I have a collection of flavors being sampled in batches of $3$. I know that each pair of flavors occur together in exactly one batch. Also each flavor appears in the same number of batches. How can i prove that there are a total of either $3$, $6n+1$ or $6n+3$ flavors?
So i know that this can be solved by using combinatorial design theory. So i have knowledge about thsi kind of desings:
$(v,k,\lambda)$ and t-designs: $(v,k,\lambda_{t})$
and basically i have normally came across problems with 3 given data, and here i only have two: $v=?$ $k=3$ $\lambda_{2}=1$ I am not completely sure, if it's a 2-design or a design. I think that probably i should use some of the basic formula and also my knowledge of these subject is not really advanced, so i have only the recursion for $\lambda$ and two or three other formulas
Any help would be appreciated. Thank you in advance
You know that there are ${v \choose 2} = v(v-1)/2 = \frac{1}{2}(v^{2}-v)$ total pairs of flavors, and each must show up exactly once in a batch. Since each batch has size $3$, each of the $b$ batches has ${3 \choose 2} = 3$ pairs showing up. So $3b = \frac{1}{2}(v^{2}-v)$, or $6b = v^{2}-v$.
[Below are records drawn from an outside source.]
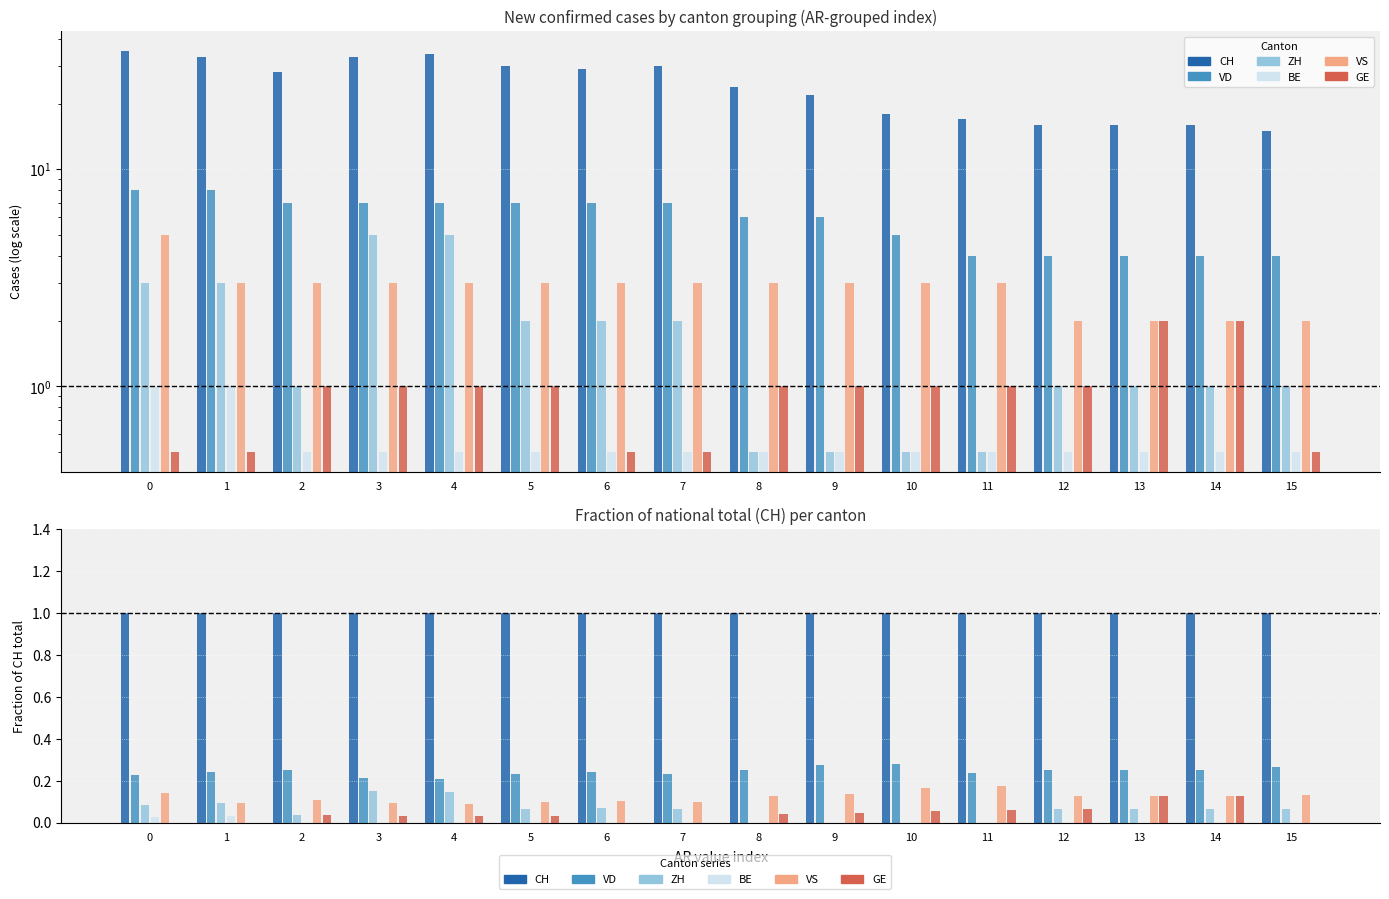

Reading right to left, list all the values displayed in this chart.

CH: 15=1.0	14=1.0	13=1.0	12=1.0	11=1.0	10=1.0	9=1.0	8=1.0	7=1.0	6=1.0	5=1.0	4=1.0	3=1.0	2=1.0	1=1.0	0=1.0
VD: 15=0.3	14=0.2	13=0.2	12=0.2	11=0.2	10=0.3	9=0.3	8=0.2	7=0.2	6=0.2	5=0.2	4=0.2	3=0.2	2=0.2	1=0.2	0=0.2
ZH: 15=0.1	14=0.1	13=0.1	12=0.1	11=0.0	10=0.0	9=0.0	8=0.0	7=0.1	6=0.1	5=0.1	4=0.1	3=0.2	2=0.0	1=0.1	0=0.1
BE: 15=0.0	14=0.0	13=0.0	12=0.0	11=0.0	10=0.0	9=0.0	8=0.0	7=0.0	6=0.0	5=0.0	4=0.0	3=0.0	2=0.0	1=0.0	0=0.0
VS: 15=0.1	14=0.1	13=0.1	12=0.1	11=0.2	10=0.2	9=0.1	8=0.1	7=0.1	6=0.1	5=0.1	4=0.1	3=0.1	2=0.1	1=0.1	0=0.1
GE: 15=0.0	14=0.1	13=0.1	12=0.1	11=0.1	10=0.1	9=0.0	8=0.0	7=0.0	6=0.0	5=0.0	4=0.0	3=0.0	2=0.0	1=0.0	0=0.0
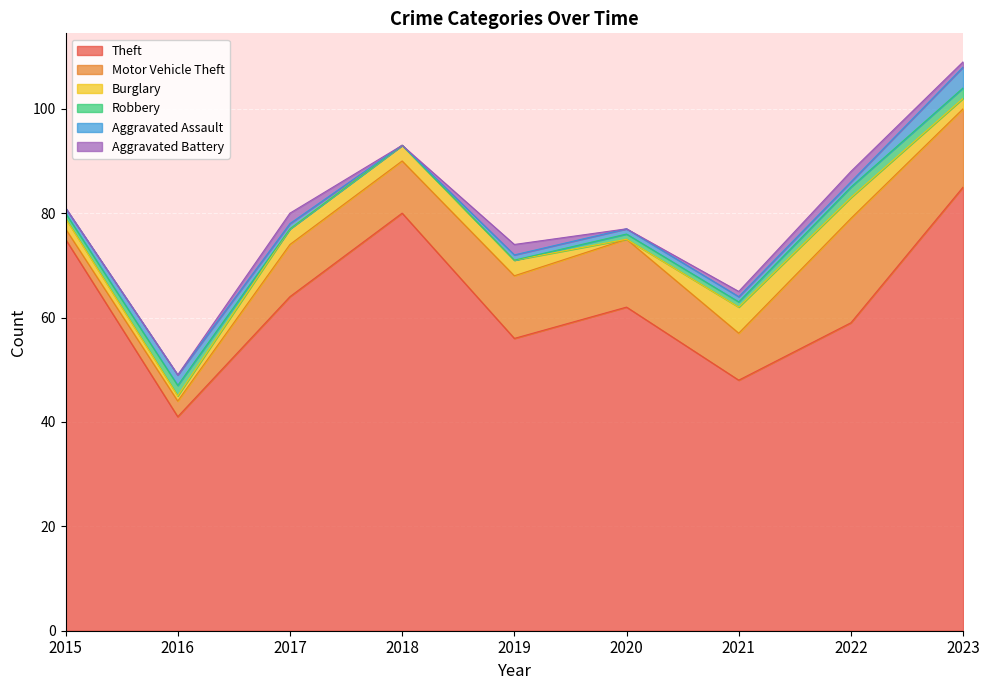

How many values in the Aggravated Battery series are below 1?

4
Now you have a quadratic equation, $v^{2}-v - 6b = 0$. Find the solutions in terms of $b$ using the quadratic formula. Keep in mind they have to be positive integers (since they are the number of flavors). Better yet, notice that this equation implies that $v^{2}-v \equiv 0 \bmod{6}$, and use this to show that $v \equiv 1$ or $3 \bmod{6}$. In this case you will need an extra argument to show that $v \not\equiv 0 \bmod{6}$.